> What you need to do: Beginning with the line that holds "105/10/14: 75000 -> 96220" and ending with the last line, please repeat the entries exactly and omit the pictures.

* * *

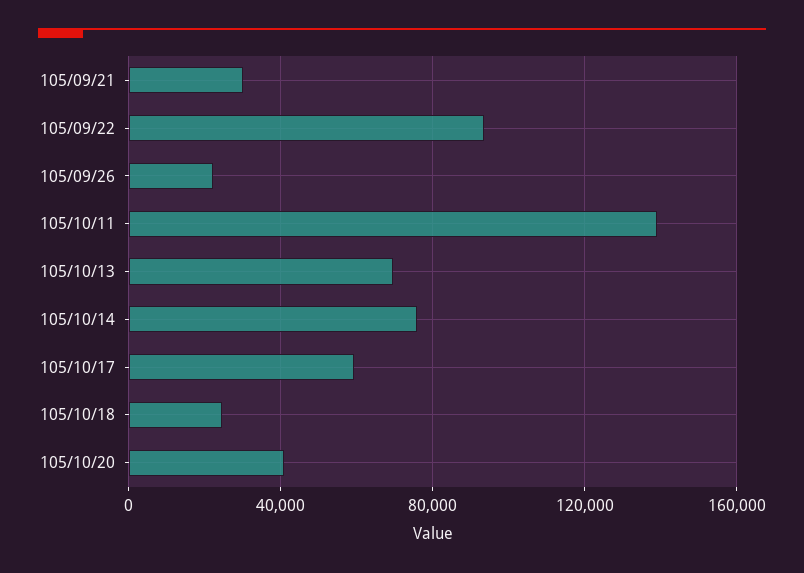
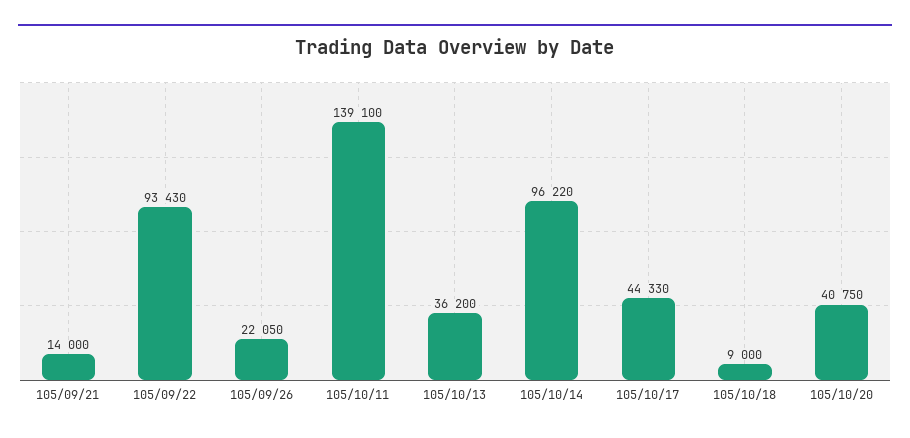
105/09/21: 30000 -> 14000
105/10/13: 70000 -> 36200
105/10/14: 75000 -> 96220
105/10/17: 60000 -> 44330
105/10/18: 25000 -> 9000

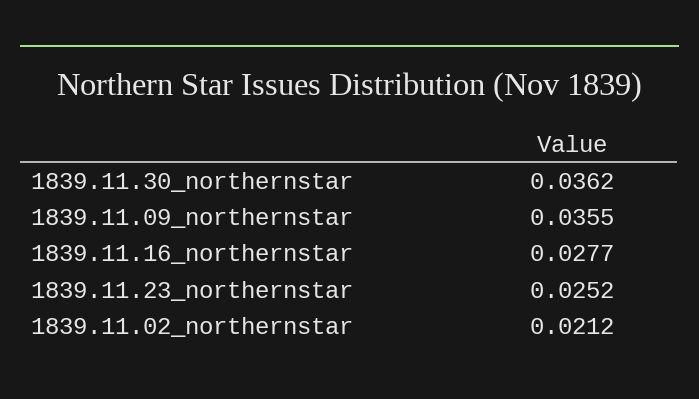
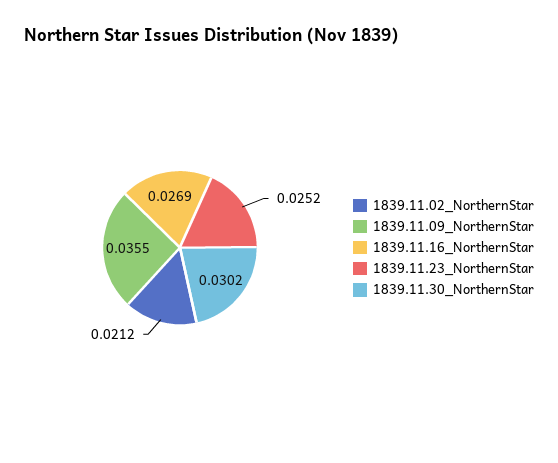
1839.11.30_northernstar: 0.0362 -> 0.0302
1839.11.16_northernstar: 0.0277 -> 0.0269

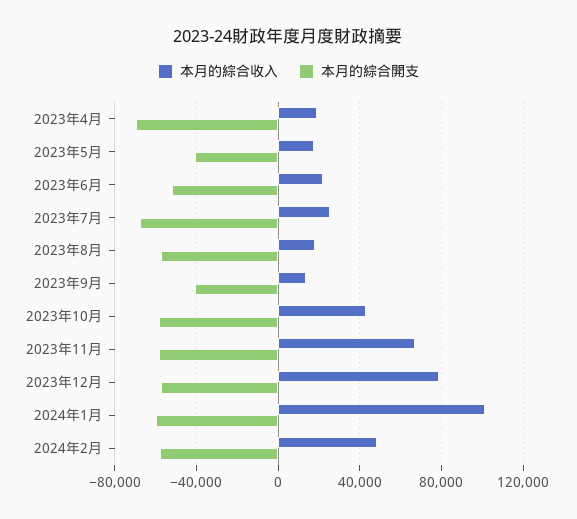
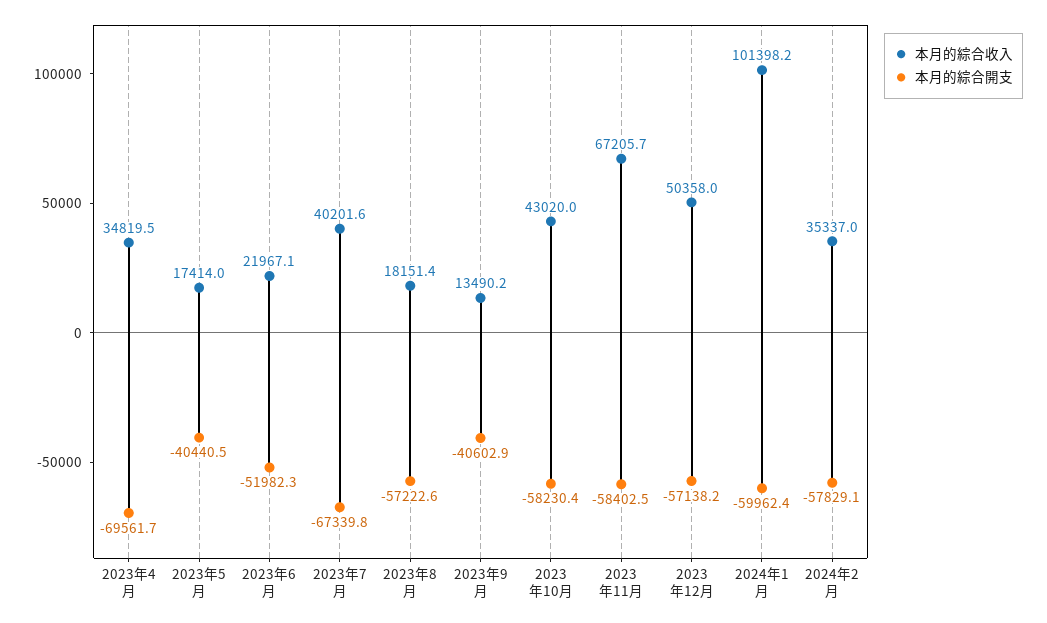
本月的綜合收入, 2023年4月: 20000 -> 34819.5
本月的綜合收入, 2023年7月: 25000 -> 40201.6
本月的綜合收入, 2023年12月: 80000 -> 50358
本月的綜合收入, 2024年2月: 50000 -> 35337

* * *

> Task output:
105/10/14: 75000 -> 96220
105/10/17: 60000 -> 44330
105/10/18: 25000 -> 9000

1839.11.30_northernstar: 0.0362 -> 0.0302
1839.11.16_northernstar: 0.0277 -> 0.0269

本月的綜合收入, 2023年4月: 20000 -> 34819.5
本月的綜合收入, 2023年7月: 25000 -> 40201.6
本月的綜合收入, 2023年12月: 80000 -> 50358
本月的綜合收入, 2024年2月: 50000 -> 35337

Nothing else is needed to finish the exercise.